O relator do projeto, deputado Vicente Cândido (PT-SP), protestou antes e depois da votação contra as mudanças feitas em seu parecer para excluir, por exemplo, os artigos que determinavam o fim dos vices e dos suplentes no Senado. "Temo que o final desse trabalho seja apenas para constituir um fundo. Não é nenhuma glória, nenhum troféu para nós, criar um fundo eleitoral qualquer que seja o valor. Temos que ter responsabilidade", cobrou.

O distritão, modelo favorito de PMDB, PP, PTB, parte do DEM e do chamado baixo clero, determina que serão eleitos os mais votados para deputados e vereadores. Num acordo com o PSDB, esse sistema serviria como transição para implantar o distrital misto a partir de 2022, em que o eleitor vota duas vezes: no candidato de sua região e num partido. Metade do Legislativo seria escolhido pela maioria do distrito e a outra parte por uma lista partidária.

Embora o distritão conte com apoio da maioria da Câmara, por se tratar de uma mudança na Constituição Federal, é necessário mais: três quintos dos deputados ou 308 de 513. Na comissão, esse sistema passou por 17 a 15, com duas abstenções, de deputados do PSDB que afirmaram que ainda precisarão avaliar o impacto desse modelo, apesar do acordo da cúpula de seu partido.

Deputados de ambas as correntes avaliaram que o placar magro na comissão não traduz necessariamente falta de apoio em plenário porque, no colegiado, estão deputados que representam seus partidos. No plenário o "baixo clero" dará o tom da votação. Mas acendeu um sinal de alerta para os defensores. A Câmara já rejeitou esse modelo há dois anos por 210 a 267.

Além da oposição ao governo, PT, PCdoB e Psol, partidos da base como PR e PRB também se manifestaram contra. Ambos foram beneficiados pelo atual modelo, o voto proporcional em lista aberta, ao contarem com puxadores de votos - Celso Russomanno (PRB-SP) e Tiririca (PR-SP) - para aumentarem suas bancadas. No PSD, o ministro das Comunicações, Gilberto Kassab, não concorda com o distritão, mas a bancada votou a favor.

Parte dos parlamentares avalia que esse modelo, junto com o fundo eleitoral, privilegiará os atuais deputados, aumentando as chances de reeleição. A discussão também não está totalmente ligada aos partidos porque cada congressista analisa qual o melhor formato para se reeleger.

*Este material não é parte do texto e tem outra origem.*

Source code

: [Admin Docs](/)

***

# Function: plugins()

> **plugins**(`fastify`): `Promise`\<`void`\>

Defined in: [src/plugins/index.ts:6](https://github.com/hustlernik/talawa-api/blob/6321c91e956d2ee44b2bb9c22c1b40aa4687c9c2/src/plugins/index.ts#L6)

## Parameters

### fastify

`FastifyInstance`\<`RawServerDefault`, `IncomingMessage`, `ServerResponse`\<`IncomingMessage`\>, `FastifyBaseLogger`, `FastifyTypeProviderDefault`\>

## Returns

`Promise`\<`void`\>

Mais difícil ainda está avaliar o apoio ao distrital misto. Esse sistema seria adotado em 2022 por não haver tempo hábil para implantá-lo agora - é preciso dividir os Estados em distritos. PMDB e PP orientaram voto contra na comissão, mas recuaram ao serem lembrados do acordo com o PSDB. Nesse assunto, porém, nem sempre as bases acompanham as cúpulas partidárias.

O distrital misto foi mantido n comissão numa votação simbólica e com o plenário esvaziado. A maioria do partidos nem sequer manifestou sua opinião. PT, PHS e outros protestaram pela falta que quórum, que acabou encerrando à sessão pouco depois.

Já o fundo eleitoral teve apoio amplo. Destaque do Psol para exclui-lo foi rejeitado por 20 a 4. Apenas PHS e Rede acompanharam. "Com esse recurso seria possível a construção de mais de mil escolas de até 12 salas e 24 mil UTIs móveis", criticou o líder do PHS, deputado Diego Garcia (PR). O deputado Marcus Pestana (PSDB-MG) defendeu que, com a Lava-Jato, essa é a única alternativa porque até o "caixa um foi criminalizado".

Paralelamente, a deputada Shéridan (PSDB-RR) apresentou o parecer da PEC que acaba com as coligações para o Legislativo e estabelece número de votos mínimo para os partidos receberem dinheiro do fundo partidário e propaganda eleitoral na TV. A proposta será votada em outra comissão na terça-feira.

 

 

Valor econômico, v. 17, n. 4317, 11/08/2017. Política, p. A5.